Saint Isidore 7thC Savior
Saint Isidore was born in Seville about 560 and he died on April 4, 636. He was a Spanish-Roman scholar, theologian and archbishop of Seville. He is widely regarded as the last scholar of the ancient world. At a time of great tumult. Saint Isidore was involved in the conversion of the Arian Visigoth kings to Christianity. Saint Isidore’s fame after his death was based on his etymological encyclopedia that assembled extracts of many books from classical antiquity that would otherwise have been lost. This work also helped to standardize the use of the full stop, comma and colon. Do you think we owe a lot to Saint Isidore?
Saint Isidore Biography

Saint Isidore was born in Cartagena, Spain to a notable family in Roman of high social rank, and probably of Greek descent. His siblings were very accomplished. An elder brother, Leander of Seville, immediately preceded Saint Isidore as Archbishop of Seville and, while in office, opposed the King.
A younger brother, Fulgentius of Cartagena, served as the Bishop of Astigi. His sister, Florentina of Cartagena, was a nun who allegedly ruled over forty convents and one thousand consecrated religious.
After the death of his brother Leander of Seville in March 600 or 601, Saint Isidore succeeded him as the Bishop of Seville. He recognized that the spiritual and material welfare of the people of his see depended on the assimilation of Roman and barbarian (Visigoth) cultures. Saint Isidore tried to weld the peoples and subcultures of the Visigoth kingdom into a united nation. He used all available religious resources toward this end and succeeded. Isidore practically eradicated the heresy of Arianism and completely stifled the new heresy of Acephali at its outset.
Saint Isidore was the first Christian writer to try to compile a summa of universal knowledge, in his most important work, known by classicists as the Origines (the standard abbreviation being Orig.). This encyclopedia—the first such Christian epitome—formed a huge compilation of 448 chapters in 20 volumes. In it, Isidore entered his own terse digest of Roman handbooks, miscellanies and compendia. He continued the trend towards abridgements and summaries that characterized Roman learning in Late Antiquity. In the process, many fragments of classical learning are preserved that otherwise would have been hopelessly lost.
The fame of this work gave a new impetus to encyclopedic writing, which bore fruit in the subsequent centuries of the Middle Ages. It was the most popular compendium in medieval libraries. It was printed in at least ten editions between 1470 and 1530, showing Saint Isidore’s continued popularity in the Renaissance.
Saint Isidore’s wrote 12 other major works on various topics including mathematics, holy scripture, and monastic life.
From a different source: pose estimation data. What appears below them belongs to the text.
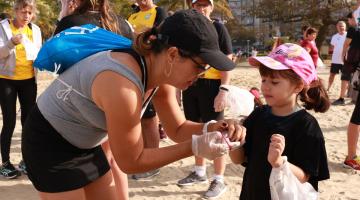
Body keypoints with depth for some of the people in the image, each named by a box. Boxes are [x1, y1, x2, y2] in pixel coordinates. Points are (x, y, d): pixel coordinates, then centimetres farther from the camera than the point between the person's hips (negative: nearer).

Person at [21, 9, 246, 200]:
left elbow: (178, 129, 1)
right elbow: (131, 162, -24)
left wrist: (212, 128, -19)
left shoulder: (161, 72, -11)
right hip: (49, 144, -8)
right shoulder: (122, 88, -37)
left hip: (84, 145, 8)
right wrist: (194, 147, -28)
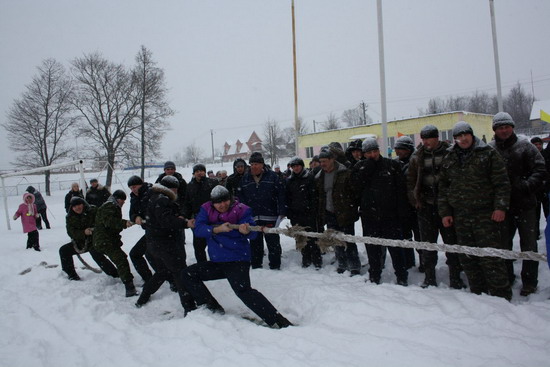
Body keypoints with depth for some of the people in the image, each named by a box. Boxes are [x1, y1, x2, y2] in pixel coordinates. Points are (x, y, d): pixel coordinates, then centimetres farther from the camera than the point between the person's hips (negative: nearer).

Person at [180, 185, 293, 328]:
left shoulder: (241, 210, -8)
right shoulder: (206, 210, 3)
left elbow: (253, 233, -16)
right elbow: (198, 229, -11)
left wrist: (246, 231, -41)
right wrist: (217, 229, -27)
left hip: (237, 261, -6)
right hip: (216, 262, 7)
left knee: (243, 290, -26)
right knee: (187, 274, 7)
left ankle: (280, 322, -26)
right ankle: (213, 308, 13)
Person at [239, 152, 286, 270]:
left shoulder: (272, 176, -3)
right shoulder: (245, 178, 7)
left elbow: (281, 194, -5)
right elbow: (241, 197, 9)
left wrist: (281, 211, -11)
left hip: (270, 216, -3)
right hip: (252, 217, 3)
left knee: (273, 242, 5)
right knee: (255, 243, 13)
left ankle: (275, 266, 15)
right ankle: (256, 266, 24)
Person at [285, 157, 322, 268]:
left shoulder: (309, 177, -1)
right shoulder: (289, 180, 10)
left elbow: (314, 196, -6)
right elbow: (287, 198, 11)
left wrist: (313, 211, -12)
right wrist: (289, 213, 5)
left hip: (308, 212, -4)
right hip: (296, 214, 4)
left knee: (312, 236, -3)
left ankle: (316, 259, 6)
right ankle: (306, 258, 19)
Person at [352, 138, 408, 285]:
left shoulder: (392, 165, 1)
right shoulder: (360, 167, 8)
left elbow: (401, 189, -1)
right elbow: (357, 182, -13)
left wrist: (402, 211, -7)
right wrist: (370, 163, -12)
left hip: (390, 214, -2)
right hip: (369, 214, 2)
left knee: (395, 246, 2)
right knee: (372, 247, 10)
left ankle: (402, 277, 15)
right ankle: (374, 276, 24)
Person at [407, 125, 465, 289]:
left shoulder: (449, 153, 0)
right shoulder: (417, 157, 8)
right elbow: (411, 181, 12)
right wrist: (415, 200, 1)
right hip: (426, 206, 2)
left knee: (452, 241, 4)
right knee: (427, 244, 7)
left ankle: (455, 278, 16)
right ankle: (429, 278, 17)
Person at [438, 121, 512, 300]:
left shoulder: (488, 154, 2)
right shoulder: (448, 160, 13)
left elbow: (502, 183, -2)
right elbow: (443, 188, 14)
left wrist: (500, 207, -10)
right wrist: (444, 212, 8)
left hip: (485, 215, -4)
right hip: (460, 216, 4)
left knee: (490, 255, -7)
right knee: (467, 258, 7)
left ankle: (501, 295, 4)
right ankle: (478, 293, 19)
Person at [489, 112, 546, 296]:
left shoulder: (525, 146, -1)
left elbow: (540, 170, -5)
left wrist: (528, 186, -20)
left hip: (525, 203, -1)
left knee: (528, 244, 6)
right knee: (503, 243, 13)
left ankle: (529, 281, 19)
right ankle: (506, 278, 29)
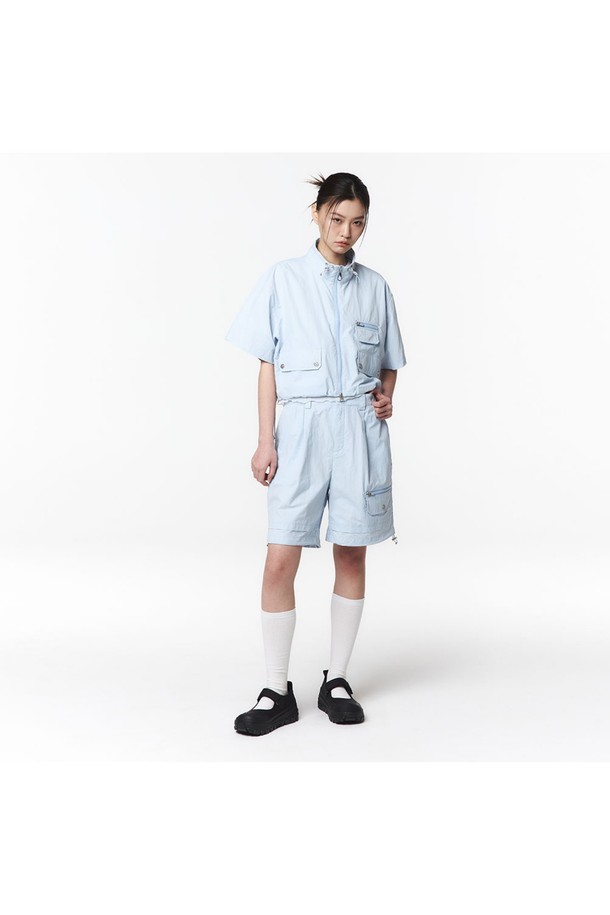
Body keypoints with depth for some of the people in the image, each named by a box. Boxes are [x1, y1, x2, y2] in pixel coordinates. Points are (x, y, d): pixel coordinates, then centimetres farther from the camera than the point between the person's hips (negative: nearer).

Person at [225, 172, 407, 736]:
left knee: (352, 556, 6)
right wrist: (265, 441, -3)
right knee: (280, 562, -6)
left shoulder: (375, 286, 11)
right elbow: (268, 365, 3)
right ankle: (277, 692, 10)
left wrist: (386, 395, -4)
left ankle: (337, 681, 22)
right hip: (302, 425, -2)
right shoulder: (283, 279, 5)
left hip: (360, 427, 2)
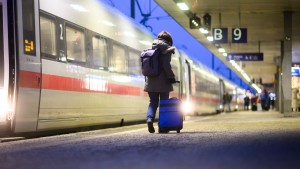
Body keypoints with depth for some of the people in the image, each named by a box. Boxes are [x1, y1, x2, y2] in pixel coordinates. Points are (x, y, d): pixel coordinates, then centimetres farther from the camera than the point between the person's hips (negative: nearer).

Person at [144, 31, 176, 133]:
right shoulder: (166, 49, -6)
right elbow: (166, 65, -17)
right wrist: (171, 77, -9)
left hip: (151, 81, 4)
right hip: (163, 81, -4)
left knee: (153, 102, 12)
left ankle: (149, 118, -13)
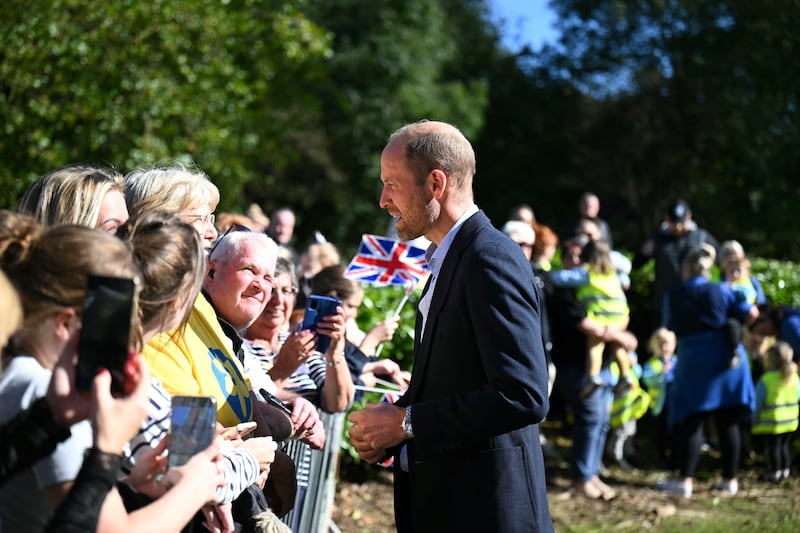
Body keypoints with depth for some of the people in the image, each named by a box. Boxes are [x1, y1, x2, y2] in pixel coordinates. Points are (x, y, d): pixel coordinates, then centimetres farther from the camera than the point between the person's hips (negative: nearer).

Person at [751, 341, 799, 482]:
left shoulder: (765, 380, -18)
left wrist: (755, 422, -1)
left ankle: (774, 472, 10)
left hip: (771, 422, -6)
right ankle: (785, 469, 25)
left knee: (773, 446, 4)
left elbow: (758, 403, -12)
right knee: (784, 445, 18)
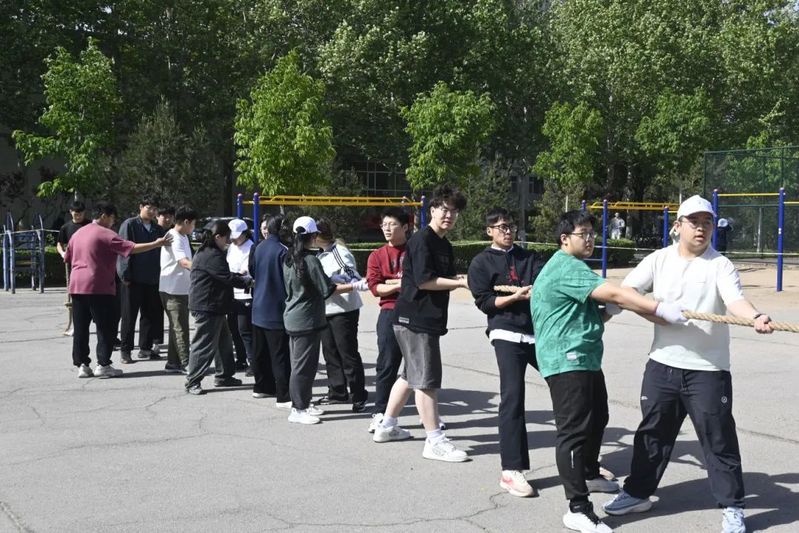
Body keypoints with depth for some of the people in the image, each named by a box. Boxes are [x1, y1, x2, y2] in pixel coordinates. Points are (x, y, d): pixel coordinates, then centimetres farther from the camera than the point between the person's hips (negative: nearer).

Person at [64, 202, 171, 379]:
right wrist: (156, 244, -10)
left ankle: (82, 364, 9)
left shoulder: (78, 233, 15)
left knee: (81, 327, 8)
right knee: (106, 327, 0)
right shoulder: (106, 234, -9)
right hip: (98, 287, -8)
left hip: (77, 286, 8)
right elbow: (132, 248, -15)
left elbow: (67, 258, 22)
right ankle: (103, 365, -1)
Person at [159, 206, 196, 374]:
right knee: (180, 328, -7)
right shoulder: (174, 238, -18)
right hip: (173, 289, -10)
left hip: (181, 289, 10)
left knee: (177, 326, 13)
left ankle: (173, 363, 19)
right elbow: (184, 262, -30)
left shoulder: (183, 237, 13)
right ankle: (185, 363, -4)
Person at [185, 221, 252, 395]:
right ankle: (192, 382, 0)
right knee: (204, 344, -6)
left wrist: (240, 276, 11)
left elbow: (224, 275, 23)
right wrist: (247, 281, -8)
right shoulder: (212, 255, -20)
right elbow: (227, 278, -21)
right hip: (207, 307, -11)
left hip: (213, 307, 11)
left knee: (224, 341, 18)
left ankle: (223, 376, 27)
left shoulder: (205, 252, 16)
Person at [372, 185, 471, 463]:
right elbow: (423, 280, -21)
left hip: (429, 318, 10)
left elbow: (445, 278, 19)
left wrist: (463, 280, -1)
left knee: (411, 375, 18)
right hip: (415, 318, -10)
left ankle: (386, 427, 30)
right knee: (427, 379, -7)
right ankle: (435, 442, -2)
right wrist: (461, 282, -18)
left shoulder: (444, 245, 16)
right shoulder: (422, 239, -14)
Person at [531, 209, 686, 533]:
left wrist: (607, 313, -1)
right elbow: (613, 293, -27)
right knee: (574, 429, -12)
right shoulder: (566, 267, -17)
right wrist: (661, 309, -30)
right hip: (567, 361, -11)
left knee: (597, 418, 24)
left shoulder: (574, 268, 19)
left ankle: (590, 475, 45)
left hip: (586, 359, 11)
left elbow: (590, 317, 21)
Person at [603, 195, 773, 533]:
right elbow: (626, 290, -3)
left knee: (718, 438, 2)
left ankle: (732, 506, 17)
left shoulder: (720, 265, -5)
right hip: (662, 364, 3)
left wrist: (755, 317, -42)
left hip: (708, 369, -3)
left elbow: (735, 301, -22)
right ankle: (638, 493, 30)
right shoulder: (659, 259, 4)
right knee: (652, 431, 15)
Here is a list. All of the books were written in Latin.
- Historia de regibus Gothorum, Vandalorum et Suevorum
- Chronica Majora, a universal history
- De differentiis verborum
- De natura rerum (On the Nature of Things)
- Questions on the Old Testament
- Liber numerorum qui in sanctis Scripturis occurrunt,
a number of brief letters - Sententiae libri tres Codex Sang. 228; 9th century
- De viris illustribus
- De ecclesiasticis officiis
- De summo bono
- De ortu et obitu patrum
- Regula Monachorum
Saint Isidore of Seville died on April 4, 636 after serving more than 32 years as archbishop of Seville. Isidore was one of the last of the ancient Christian philosophers. He has been called the most learned man of his age by some scholars, and he exercised a far-reaching and immeasurable influence on the educational life of the Middle Ages. His contemporary and friend Braulio of Zaragoza said: “After so much destruction and so many disasters, God has raised him in recent times to restore the monuments of the ancients, so that we would not fall completely into barbarism.”
Conclusion
Saint Isidore is one of those anonymous people to whom we owe a lot. He writings were extensive, and in the he not only captured important knowledge that would have otherwise been lost, but he standardized the use of now common literary tools like the colon, and comma. What he was able to accomplish against the herasies of the time, while Bishop of Seville, is eye-watering.